SOURCE PASSAGE>

╭──

TOKYO (Reuters) – Clothing retailer Uniqlo will have to raise prices of some products due to higher costs for raw materials and shipping, its owner said on Thursday, becoming a high-profile example of Japanese firms throwing off a decades-old deflationary trend.
The comments from Fast Retailing, which reported a near 6% rise in quarterly operating profit thanks to a strong showing in overseas markets outside of China, come as more Japanese firms say they can no longer offset soaring costs with belt-tightening.
Years of stagnant prices and wages have made Japan Inc nervous about charging more for fear of alienating shoppers and losing market share. But the weakening yen is further driving up costs adding to the inflationary pain following the pandemic.
“We have reached a point where we have no choice but to raise the prices of some products,” Chief Financial Officer Takeshi Okazaki told reporters in Tokyo, citing weakness in the yen that is driving up the cost of raw materials and shipping.
The currency recently hit its weakest in five years against the dollar.
Japanese firms’ reluctance to raise prices – and wages – has long been a headache for policymakers who want to see a virtuous spending cycle that drives economic growth as the country ages and the population declines.

╰──

DATA BLOCK>
╭──

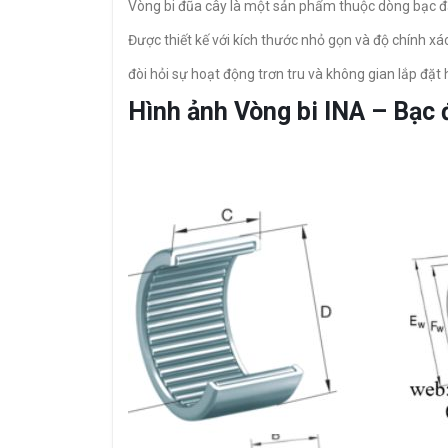
Vòng bi đũa cây là một sản phẩm thuộc dòng bạc đạ
Được thiết kế với kích thước nhỏ gọn và độ chính xác
đòi hỏi sự hoạt động trơn tru và không gian lắp đặt 
Hình ảnh Vòng bi INA – Bạ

╰──

TASK OBJECTIVE> Could you reproduce the Uniqlo pricing report word for word, from "TOKYO (Reuters) –" to "costs with belt-tightening."?

EXERCISE OUTPUT>
TOKYO (Reuters) – Clothing retailer Uniqlo will have to raise prices of some products due to higher costs for raw materials and shipping, its owner said on Thursday, becoming a high-profile example of Japanese firms throwing off a decades-old deflationary trend.
The comments from Fast Retailing, which reported a near 6% rise in quarterly operating profit thanks to a strong showing in overseas markets outside of China, come as more Japanese firms say they can no longer offset soaring costs with belt-tightening.